I really like bluejays. They’re smart (being in the crow family), brash, demanding little buggers who aren’t shy about letting you know they want something.
One of the little joys I take in my small apartment is that I’ve befriended two families of bluejays. It’s easy to do when you have peanuts. I got them used to picking them up from the rail outside my front door. Pretty soon they started landing and demanding peanuts.
One of the jays is an alpha male who just yells till he gets his peanut. The other is a smaller, scruffy-looking female who does a cutesy chirpy songbird schtick till I notice and bring her a peanut. It was cute till they started doing it at 7 a.m.
Because they’re smart, they learned pretty quickly that no amount of yelling or coaxing was gonna get them a peanut at that time of day, as I generally stay up late and get up at the crack of 11 or so. They adjusted their begging schedules accordingly.
Pretty soon it got to where they’d take peanuts from my hand, or land beside me when I was reading in the courtyard. I got worried because I don’t want them dependent on me and I don’t want them to be too trusting of people. One day one of them landed on the rail behind a UPS guy when he was making a delivery.
Then one of the jays figured out that the guy he saw through the small kitchen window of my apartment is the same guy who leaves peanuts out front, and he started landing on my air conditioner and banging on my window. I think he was trying to get an exclusive on the peanuts. He’d start at sunrise and go at it 10 or 20 times over the course of the day. We’re not talking tap-tap-tap here. We’re talking BAM BAM BAM, Open up in the name of the law.

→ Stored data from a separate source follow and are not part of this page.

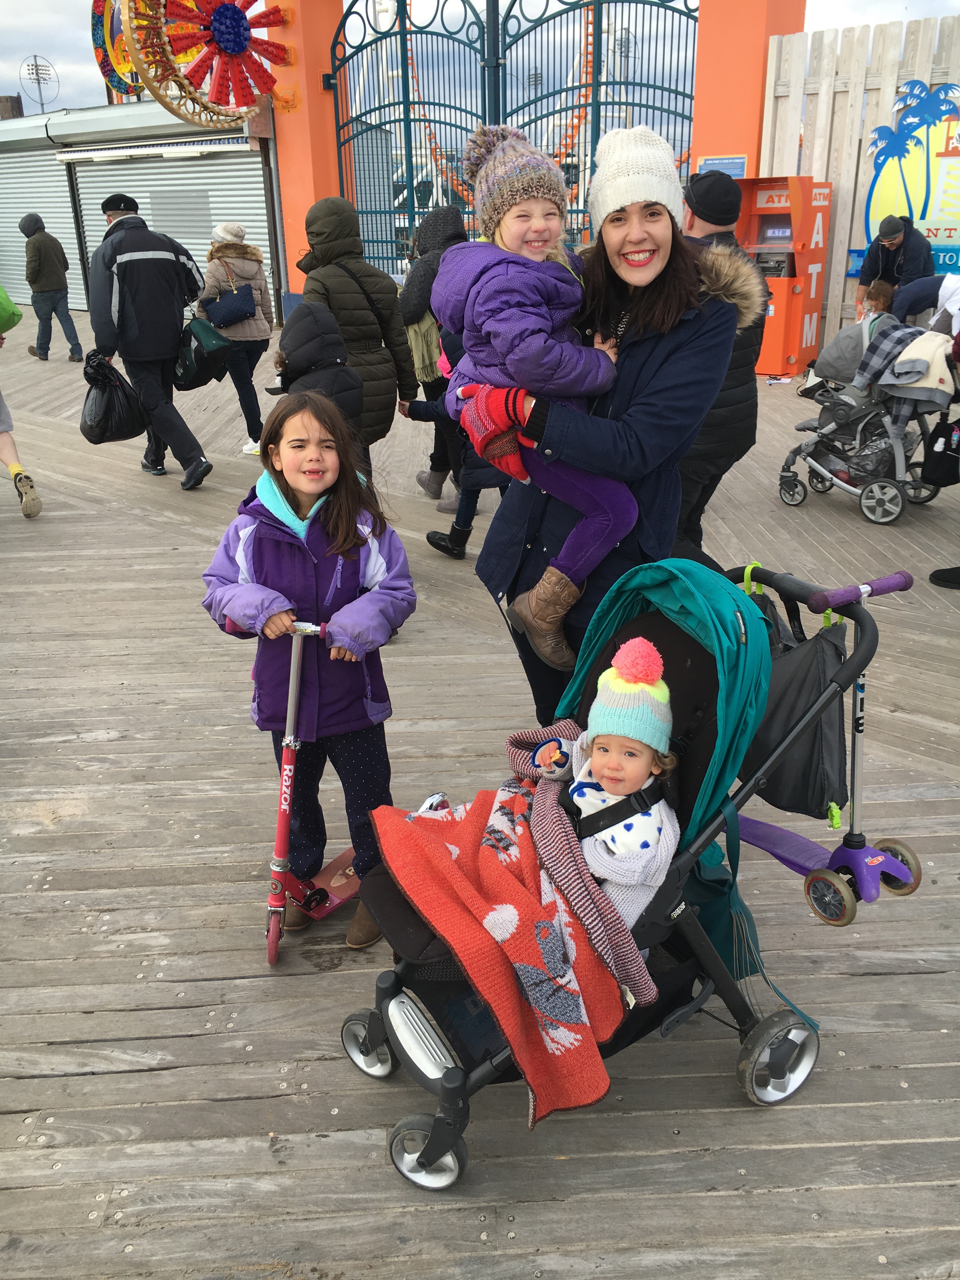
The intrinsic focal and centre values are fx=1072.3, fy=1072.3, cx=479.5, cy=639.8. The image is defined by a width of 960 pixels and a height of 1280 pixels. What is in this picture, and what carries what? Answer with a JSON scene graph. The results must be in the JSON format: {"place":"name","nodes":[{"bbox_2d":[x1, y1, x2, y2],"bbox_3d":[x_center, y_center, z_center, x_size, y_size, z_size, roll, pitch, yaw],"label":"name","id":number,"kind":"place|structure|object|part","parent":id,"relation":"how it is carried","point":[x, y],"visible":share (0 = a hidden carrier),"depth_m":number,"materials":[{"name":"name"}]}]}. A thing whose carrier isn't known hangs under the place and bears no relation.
{"place":"outdoors","nodes":[
{"label":"outdoors","id":0,"kind":"place"},
{"bbox_2d":[0,94,279,322],"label":"building","id":1,"kind":"structure","parent":0,"point":[6,133],"depth_m":17.26,"materials":[{"name":"grey metal"}]},
{"bbox_2d":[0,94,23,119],"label":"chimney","id":2,"kind":"object","parent":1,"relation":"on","point":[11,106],"visible":0.41,"depth_m":24.27,"materials":[{"name":"brick"}]},
{"bbox_2d":[19,54,59,112],"bbox_3d":[-9.785,-12.138,24.082,0.772,1.735,0.782,17,28,37],"label":"floodlight","id":3,"kind":"object","parent":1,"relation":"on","point":[38,82],"visible":0.92,"depth_m":23.97,"materials":[{"name":"metal"}]},
{"bbox_2d":[0,143,81,314],"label":"roller shutter","id":4,"kind":"object","parent":1,"relation":"in","point":[67,235],"visible":0.65,"depth_m":19.61,"materials":[{"name":"grey metal"}]},
{"bbox_2d":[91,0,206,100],"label":"wheel decoration","id":5,"kind":"object","parent":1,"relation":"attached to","point":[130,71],"visible":0.58,"depth_m":13.42,"materials":[{"name":"multicoloured"}]},
{"bbox_2d":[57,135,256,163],"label":"awning","id":6,"kind":"object","parent":1,"relation":"attached to","point":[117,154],"visible":0.96,"depth_m":15.68,"materials":[{"name":"white"}]},
{"bbox_2d":[60,144,274,311],"bbox_3d":[-4.825,-6.533,17.009,3.730,2.844,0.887,17,28,37],"label":"roller shutter","id":7,"kind":"object","parent":1,"relation":"in","point":[188,246],"visible":0.45,"depth_m":16.56,"materials":[{"name":"metal"}]},
{"bbox_2d":[269,0,348,315],"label":"orange pillar","id":8,"kind":"structure","parent":0,"point":[291,213],"depth_m":12.41,"materials":[{"name":"orange paint"}]},
{"bbox_2d":[126,0,291,126],"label":"flower decoration","id":9,"kind":"object","parent":8,"relation":"attached to","point":[241,25],"visible":0.95,"depth_m":11.80,"materials":[{"name":"red"}]},
{"bbox_2d":[331,0,696,265],"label":"metal gate","id":10,"kind":"structure","parent":8,"relation":"attached to","point":[615,1],"depth_m":11.36,"materials":[{"name":"metal"}]},
{"bbox_2d":[0,0,958,116],"label":"sky","id":11,"kind":"structure","parent":0,"point":[6,82],"materials":[{"name":"grey"}]},
{"bbox_2d":[0,301,959,1279],"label":"wooden deck","id":12,"kind":"structure","parent":0,"point":[104,751],"materials":[{"name":"wood"}]},
{"bbox_2d":[0,285,43,516],"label":"person","id":13,"kind":"object","parent":12,"relation":"on","point":[16,474],"visible":0.98,"depth_m":6.72},
{"bbox_2d":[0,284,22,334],"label":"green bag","id":14,"kind":"object","parent":13,"relation":"on","point":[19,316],"visible":0.99,"depth_m":6.94,"materials":[{"name":"green fabric"}]},
{"bbox_2d":[18,213,86,361],"bbox_3d":[-5.519,-4.443,13.543,0.655,1.809,0.572,17,28,37],"label":"man","id":15,"kind":"object","parent":12,"relation":"on","point":[46,299],"visible":0.99,"depth_m":13.39},
{"bbox_2d":[85,188,213,491],"bbox_3d":[-2.280,-2.033,7.280,0.817,1.925,0.597,17,28,37],"label":"man","id":16,"kind":"object","parent":12,"relation":"on","point":[143,259],"visible":0.98,"depth_m":7.03},
{"bbox_2d":[78,352,147,444],"bbox_3d":[-2.486,-1.606,7.237,0.474,0.594,0.495,7,24,20],"label":"black plastic bag","id":17,"kind":"object","parent":16,"relation":"in","point":[106,429],"visible":0.94,"depth_m":7.13,"materials":[{"name":"black plastic"}]},
{"bbox_2d":[173,314,232,390],"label":"black bag","id":18,"kind":"object","parent":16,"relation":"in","point":[207,372],"visible":0.92,"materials":[{"name":"black"}]},
{"bbox_2d":[195,222,275,459],"bbox_3d":[-1.851,-2.282,8.199,0.636,1.678,0.604,17,28,37],"label":"woman","id":19,"kind":"object","parent":12,"relation":"on","point":[254,329],"visible":0.71,"depth_m":8.02},
{"bbox_2d":[207,260,256,326],"bbox_3d":[-1.934,-2.695,8.393,0.353,0.418,0.348,17,28,37],"label":"handbag","id":20,"kind":"object","parent":19,"relation":"hanging from","point":[233,299],"visible":0.97,"depth_m":8.30,"materials":[{"name":"leather"}]},
{"bbox_2d":[200,398,412,950],"bbox_3d":[-0.437,0.103,2.864,0.511,1.344,0.517,2,22,8],"label":"girl","id":21,"kind":"object","parent":12,"relation":"on","point":[346,530],"visible":0.93,"depth_m":2.76},
{"bbox_2d":[270,302,361,432],"bbox_3d":[-0.816,-1.059,5.418,0.511,1.203,0.512,17,28,37],"label":"child","id":22,"kind":"object","parent":12,"relation":"on","point":[310,334],"visible":0.52,"depth_m":5.20},
{"bbox_2d":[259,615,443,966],"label":"kick scooter","id":23,"kind":"object","parent":12,"relation":"on","point":[288,767],"visible":0.64,"depth_m":2.84,"materials":[{"name":"pink"}]},
{"bbox_2d":[295,197,417,445],"bbox_3d":[-0.728,-1.650,6.147,0.620,1.651,0.633,17,28,37],"label":"person","id":24,"kind":"object","parent":12,"relation":"on","point":[391,310],"visible":0.65,"depth_m":5.93},
{"bbox_2d":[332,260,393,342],"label":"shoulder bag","id":25,"kind":"object","parent":24,"relation":"hanging from","point":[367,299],"visible":0.43,"depth_m":6.02,"materials":[{"name":"black leather"}]},
{"bbox_2d":[396,205,466,501],"bbox_3d":[-0.233,-1.746,6.616,0.594,1.723,0.622,17,28,37],"label":"person","id":26,"kind":"object","parent":12,"relation":"on","point":[433,221],"visible":0.5,"depth_m":6.39},
{"bbox_2d":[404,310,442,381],"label":"handbag","id":27,"kind":"object","parent":26,"relation":"hanging from","point":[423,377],"visible":0.48,"depth_m":6.37,"materials":[{"name":"beige fabric"}]},
{"bbox_2d":[396,323,504,560],"bbox_3d":[-0.044,-1.043,5.618,0.719,1.263,0.611,10,25,25],"label":"child","id":28,"kind":"object","parent":12,"relation":"on","point":[415,412],"visible":0.3,"depth_m":5.56},
{"bbox_2d":[462,136,748,733],"bbox_3d":[0.323,-0.402,2.872,0.692,1.702,0.713,17,28,37],"label":"woman","id":29,"kind":"object","parent":12,"relation":"on","point":[650,361],"visible":0.76,"depth_m":2.65},
{"bbox_2d":[440,123,643,661],"bbox_3d":[0.167,-0.620,2.783,0.513,1.158,0.517,-18,28,-36],"label":"child","id":30,"kind":"object","parent":29,"relation":"in","point":[536,246],"visible":0.77,"depth_m":2.63},
{"bbox_2d":[340,554,901,1195],"bbox_3d":[0.281,0.453,2.301,0.744,1.075,1.091,17,28,37],"label":"stroller","id":31,"kind":"object","parent":12,"relation":"on","point":[452,1082],"visible":0.49,"depth_m":2.26,"materials":[{"name":"teal fabric"}]},
{"label":"wheel","id":32,"kind":"part","parent":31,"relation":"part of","materials":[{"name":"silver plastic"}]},
{"label":"wheel","id":33,"kind":"part","parent":31,"relation":"part of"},
{"bbox_2d":[531,636,682,932],"bbox_3d":[0.261,0.368,2.265,0.415,0.681,0.373,17,28,37],"label":"baby","id":34,"kind":"object","parent":31,"relation":"in","point":[586,789],"visible":0.65,"depth_m":2.21},
{"bbox_2d":[365,742,654,1127],"bbox_3d":[0.060,0.575,2.320,0.648,0.418,0.560,17,28,37],"label":"blanket","id":35,"kind":"object","parent":34,"relation":"on","point":[528,929],"visible":0.78,"depth_m":2.15,"materials":[{"name":"red fabric"}]},
{"bbox_2d":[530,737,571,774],"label":"toy","id":36,"kind":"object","parent":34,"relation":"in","point":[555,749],"visible":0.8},
{"bbox_2d":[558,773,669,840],"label":"harness","id":37,"kind":"object","parent":34,"relation":"on","point":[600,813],"visible":0.43,"depth_m":2.23,"materials":[{"name":"black fabric"}]},
{"label":"wheel","id":38,"kind":"part","parent":31,"relation":"part of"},
{"bbox_2d":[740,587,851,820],"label":"bag","id":39,"kind":"object","parent":31,"relation":"hanging from","point":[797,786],"visible":0.64,"depth_m":2.47,"materials":[{"name":"fabric"}]},
{"bbox_2d":[729,566,926,924],"bbox_3d":[0.804,0.247,2.579,0.554,0.741,0.411,17,28,37],"label":"scooter","id":40,"kind":"object","parent":31,"relation":"attached to","point":[845,850],"visible":0.8,"depth_m":2.53,"materials":[{"name":"purple plastic"}]},
{"label":"wheel","id":41,"kind":"part","parent":40,"relation":"part of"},
{"label":"grip","id":42,"kind":"part","parent":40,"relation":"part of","materials":[{"name":"purple plastic"}]},
{"label":"wheel","id":43,"kind":"part","parent":40,"relation":"part of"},
{"bbox_2d":[675,171,767,566],"bbox_3d":[1.023,-1.204,4.936,0.581,1.787,0.681,2,22,7],"label":"man","id":44,"kind":"object","parent":12,"relation":"on","point":[703,219],"visible":0.51,"depth_m":4.73},
{"bbox_2d":[733,173,834,376],"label":"atm","id":45,"kind":"object","parent":12,"relation":"on","point":[766,356],"visible":0.67,"depth_m":11.07,"materials":[{"name":"orange metal"}]},
{"bbox_2d":[758,12,959,356],"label":"wooden fence","id":46,"kind":"object","parent":12,"relation":"on","point":[858,90],"visible":0.52,"depth_m":11.18,"materials":[{"name":"wood"}]},
{"bbox_2d":[859,87,959,275],"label":"sign","id":47,"kind":"object","parent":46,"relation":"attached to","point":[874,203],"visible":0.81,"depth_m":11.30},
{"bbox_2d":[777,312,959,523],"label":"stroller","id":48,"kind":"object","parent":12,"relation":"on","point":[829,429],"visible":0.76,"depth_m":6.43,"materials":[{"name":"grey metal"}]},
{"bbox_2d":[854,318,958,403],"bbox_3d":[2.594,-1.655,6.406,0.586,0.431,0.542,17,28,37],"label":"blanket","id":49,"kind":"object","parent":48,"relation":"on","point":[905,380],"visible":0.78,"depth_m":6.26,"materials":[{"name":"grey fabric"}]},
{"bbox_2d":[920,417,959,488],"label":"black bag","id":50,"kind":"object","parent":48,"relation":"hanging from","point":[937,463],"visible":0.99,"depth_m":6.26,"materials":[{"name":"black fabric"}]},
{"bbox_2d":[855,279,896,323],"bbox_3d":[3.279,-2.572,8.999,0.440,0.781,0.470,17,28,37],"label":"child","id":51,"kind":"object","parent":12,"relation":"on","point":[879,294],"visible":0.39,"depth_m":8.89},
{"bbox_2d":[858,211,931,316],"bbox_3d":[3.879,-3.296,10.043,0.595,1.330,0.682,-2,22,-2],"label":"man","id":52,"kind":"object","parent":12,"relation":"on","point":[890,270],"visible":0.69,"depth_m":9.84},
{"bbox_2d":[892,271,957,329],"bbox_3d":[3.454,-2.237,7.741,0.972,1.030,0.762,3,23,10],"label":"person","id":53,"kind":"object","parent":12,"relation":"on","point":[916,294],"visible":0.6,"depth_m":7.66},
{"bbox_2d":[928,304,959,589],"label":"person","id":54,"kind":"object","parent":12,"relation":"on","point":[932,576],"visible":0.98,"depth_m":5.23},
{"bbox_2d":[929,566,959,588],"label":"shoe","id":55,"kind":"object","parent":12,"relation":"on","point":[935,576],"visible":0.98,"depth_m":5.35,"materials":[{"name":"black"}]},
{"bbox_2d":[691,0,810,185],"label":"orange pillar","id":56,"kind":"structure","parent":0,"point":[700,149],"depth_m":11.27,"materials":[{"name":"orange paint"}]},
{"bbox_2d":[695,155,747,178],"bbox_3d":[2.567,-4.934,11.381,0.598,0.325,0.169,17,28,37],"label":"sign","id":57,"kind":"object","parent":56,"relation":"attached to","point":[723,162],"visible":0.56,"depth_m":11.31,"materials":[{"name":"blue"}]},
{"label":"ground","id":58,"kind":"structure","parent":0},
{"bbox_2d":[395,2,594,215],"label":"roller coaster","id":59,"kind":"object","parent":58,"relation":"on","point":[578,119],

At first I tried opening the blinds so he could watch me go to the front door, which could be seen from the kitchen window. I’d hold up a peanut and open the door and try to get the jay to realize that there was now a peanut out front, so stop banging on my damn window. No go. He wanted his peanut, he wanted it directly from the kitchen window (it doesn’t open because of the air conditioner), and he wanted it now.
That was when I realized that the jays had trained me.
So now I’ve set out on a campaign to unspoil my slowly domesticating bluejays before the little bastards have me renting DVDs from Redbox for them, and before I become the avian equivalent of a crazy cat lady. I’ve got them to stop with the window-banging, but seeing as how both of them showed up for peanuts while I was writing this, I clearly have a ways to go.
Of course, it’s me who needs retraining. But everybody knows that.
You’ll miss them if they go away…
I don’t want them to go away! The pathetic truth is that they are often the highlight of my day. We’ve reached a detente. They’ve stopped banging on the window; they land on my rail and sing, and I bring them peanuts just like before.
Only now, the alpha male will take a peanut from me and drop it and screech for one he likes better. I though he was being a spoiled jerk until I noticed that the ones he drops smell icky. Still — I think it possible he wants me to make him a ham sandwich.